API Guides & Tutorials
Real-time voice AI agent powered by LiveKit (WebRTC) — Sarvam STT, Kimi K2.5 LLM, Sarvam TTS.
Overview
The Voice Agent is a real-time conversational AI powered by LiveKit (open-source WebRTC). It provides an end-to-end streaming pipeline:
Mic (WebRTC) → Sarvam STT → Kimi K2.5 LLM (414 tok/s) → Sarvam TTS → Speaker (WebRTC)All stages stream concurrently — the LLM pushes sentence chunks to TTS while still generating, and audio plays back while TTS is still synthesizing. This minimizes time-to-first-audio.
Default stack:
- STT: Sarvam saaras:v3 (streaming WebSocket, 23 languages)
- LLM: Kimi K2.5 via Clarifai (414 tok/s, 256K context)
- TTS: Sarvam bulbul:v3 (streaming WebSocket, 39 voices)
- Transport: LiveKit (WebRTC, self-hosted)
Architecture
Browser (livekit-client SDK)
↓ WebRTC audio
LiveKit Server (self-hosted, port 7880)
↓ dispatches to
LiveKit Agent Process (backend/agent.py)
→ Sarvam STT (streaming transcription)
→ Kimi K2.5 via Clarifai (streaming LLM, 414 tok/s)

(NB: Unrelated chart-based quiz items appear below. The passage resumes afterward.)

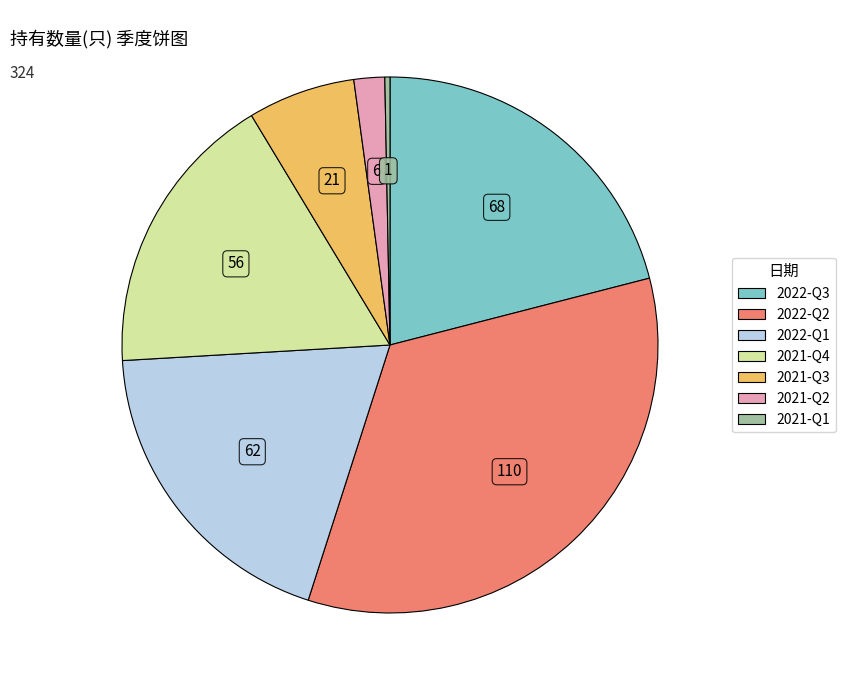

Do 2022-Q1 and 2021-Q1 together represent more than half of the pie?

No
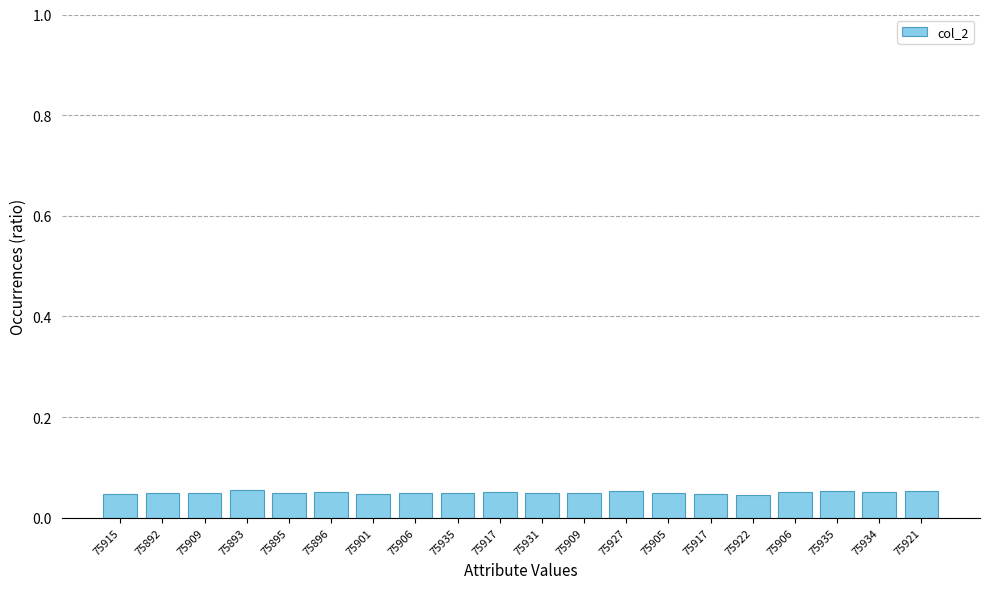

The value at 75895 is 0.1. True or false?

False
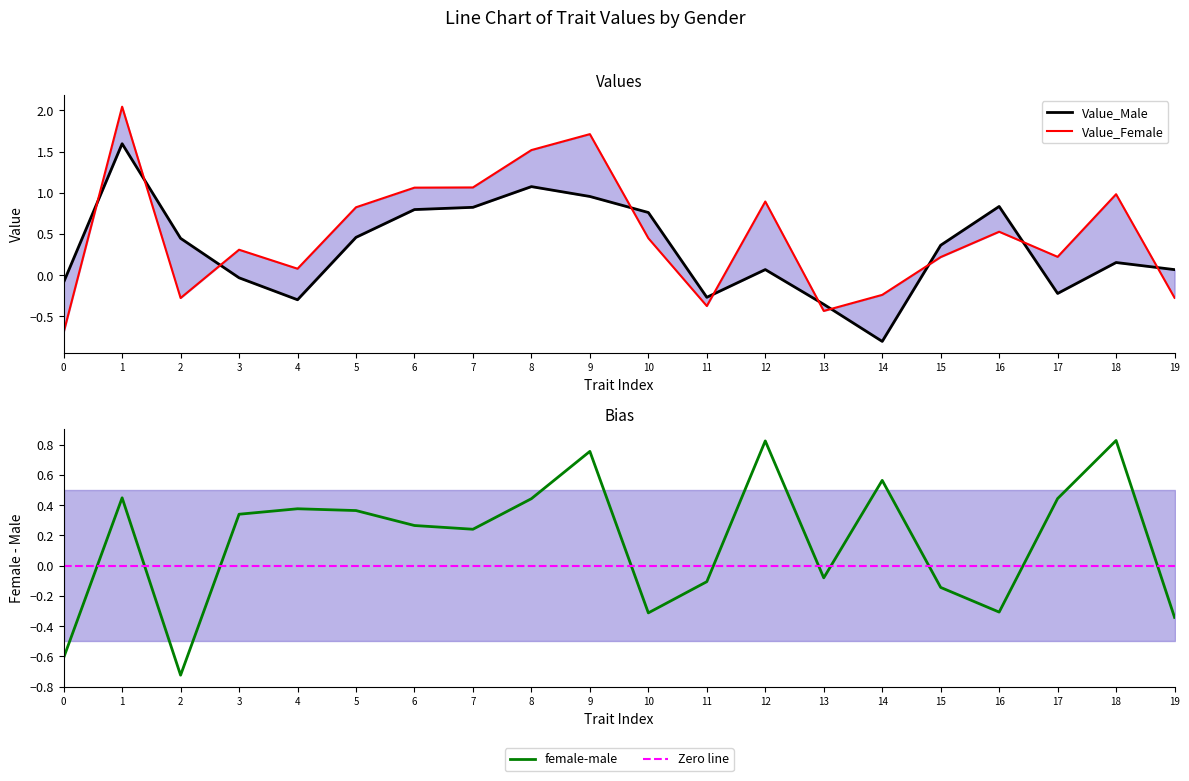

Is it true that female-male equals 0.3 at 17?

False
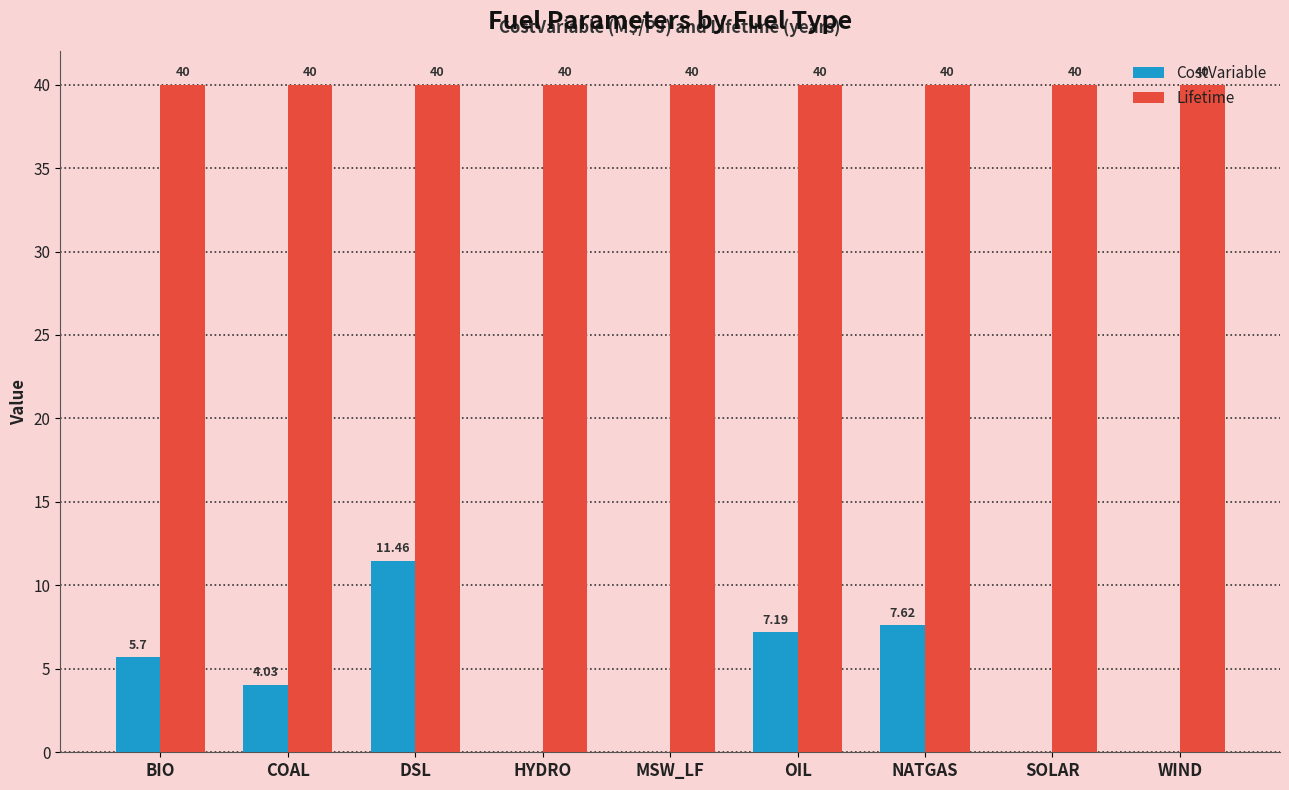

What is the sum of all CostVariable values?

36.0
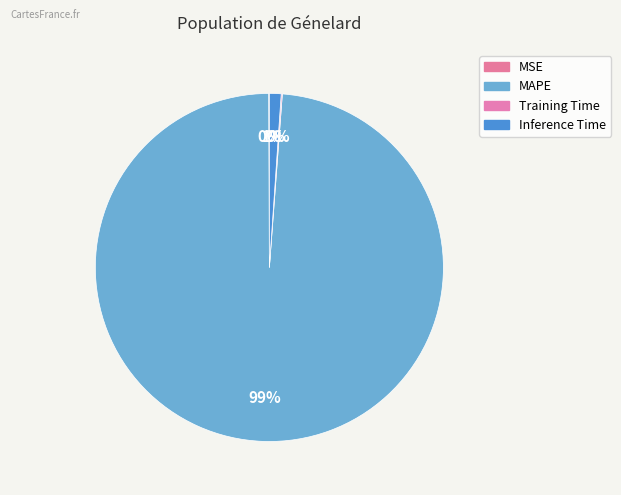

Which slice is the largest?

MAPE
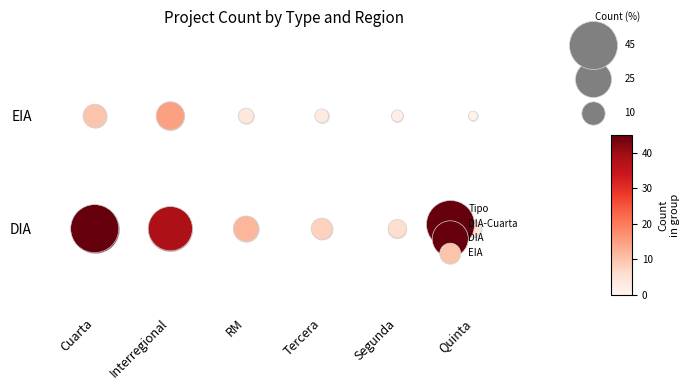

Rank the series at Quinta from lowest to highest value.

DIA, EIA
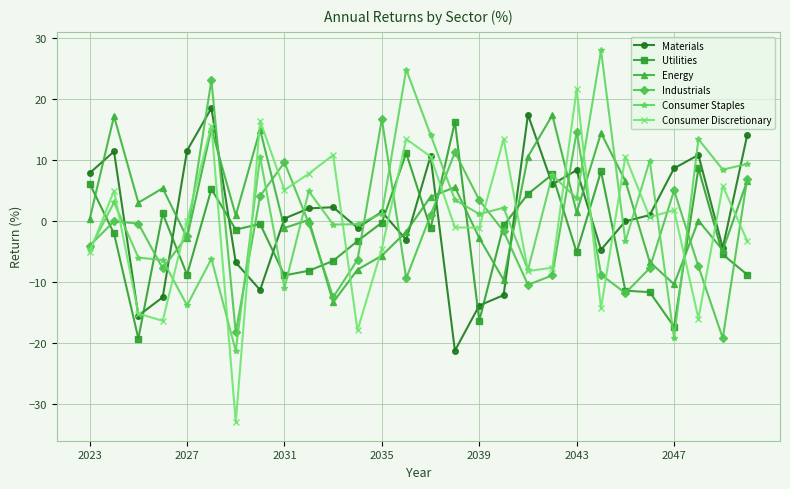

After their last crossing, which series has the higher values: Energy or Utilities?

Energy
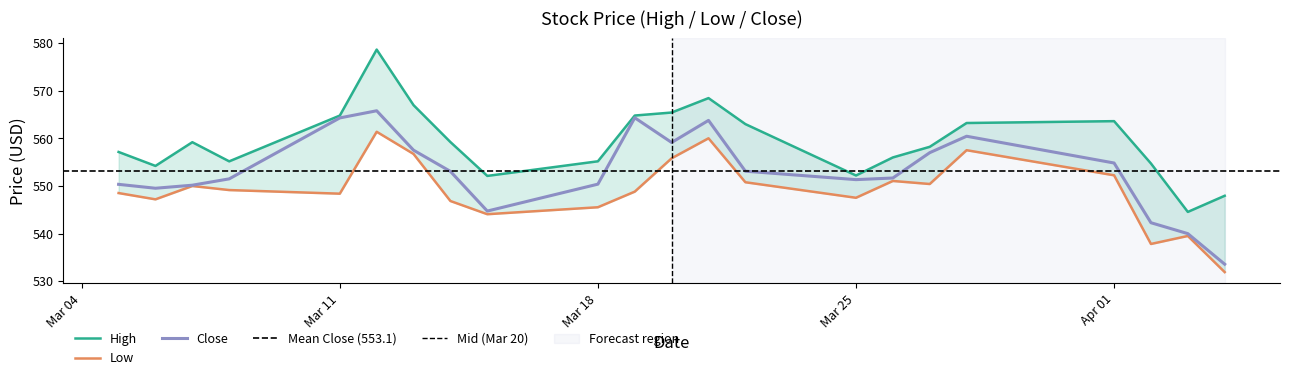

What is the maximum value shown in the chart?

578.6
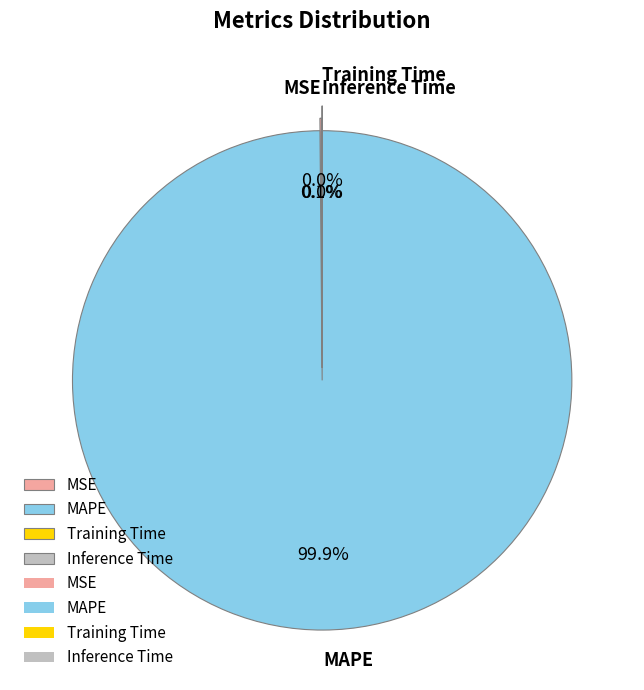

What percentage is NOT represented by MAPE?

0.1%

→ Sarvam TTS (streaming synthesis)
↓ WebRTC audio back to browserThe backend's role is session management — it creates sessions, generates LiveKit tokens, and tracks usage. The actual voice processing happens in the LiveKit agent process.
Quickstart
1. Create a session:
curl -X POST https://api.callmissed.com/v1/voice/sessions \
-H "Authorization: Bearer cm_your_api_key" \
-H "Content-Type: application/json" \
-d '{
"system_prompt": "You are a helpful assistant.",
"voice": "shubh",
"language": "en-IN",
"llm_model": "kimi-k2.5"
}'Response:
{
"id": "uuid",
"ws_url": "ws://livekit-server:7880",
"token": "eyJhbGciOi...",
"status": "created"
}2. Connect via LiveKit client:
import { Room, RoomEvent, Track } from "livekit-client";
const room = new Room();
room.on(RoomEvent.TrackSubscribed, (track, pub, participant) => {
if (track.kind === Track.Kind.Audio) {
const el = track.attach();
document.body.appendChild(el);
}
});
room.on(RoomEvent.TranscriptionReceived, (segments, participant) => {
for (const seg of segments) {
if (seg.final) {
const who = participant?.isLocal ? "You" : "Agent";
console.log(who + ": " + seg.text);
}
}
});
await room.connect(session.ws_url, session.token);
await room.localParticipant.setMicrophoneEnabled(true);The agent joins automatically, greets the user, and responds to speech.
Configuration
| Field | Type | Default | Description |
|---|---|---|---|
system_prompt | string | "You are a helpful voice assistant..." | System prompt for LLM |
voice | string | shubh | Sarvam TTS voice ID (39 voices available) |
language | string | en-IN | Language code for STT and TTS |
llm_model | string | kimi-k2.5 | LLM model (kimi-k2.5, sarvam-105b, or any OpenRouter model). kimi-k2.5-fast is currently under maintenance. |
tts_provider | string | sarvam | TTS provider (currently only sarvam) |
max_duration_seconds | int | 300 | Max session duration (30-3600) |
Features
- Interruption handling — speak while the agent is talking and it stops immediately, listens to you
- STT-based turn detection — Sarvam's server-side VAD detects speech start/end with 50ms endpointing
- Preemptive generation — LLM starts generating before STT fully confirms the transcript
- Streaming pipeline — each stage streams to the next, no buffering between stages
- Session management — REST API for creating, listing, deleting sessions and retrieving transcripts
- Per-model pricing — usage tracked and billed per model (Clarifai $0.52/$2.30 per 1M tokens)
Legacy WebSocket
The direct WebSocket endpoint is still available for backward compatibility:
WS /ws/voice-agent?key=cm_your_api_keySend a config message after connecting, then stream PCM audio. This uses the custom backend pipeline (not LiveKit). See the Session API for the recommended LiveKit-based approach.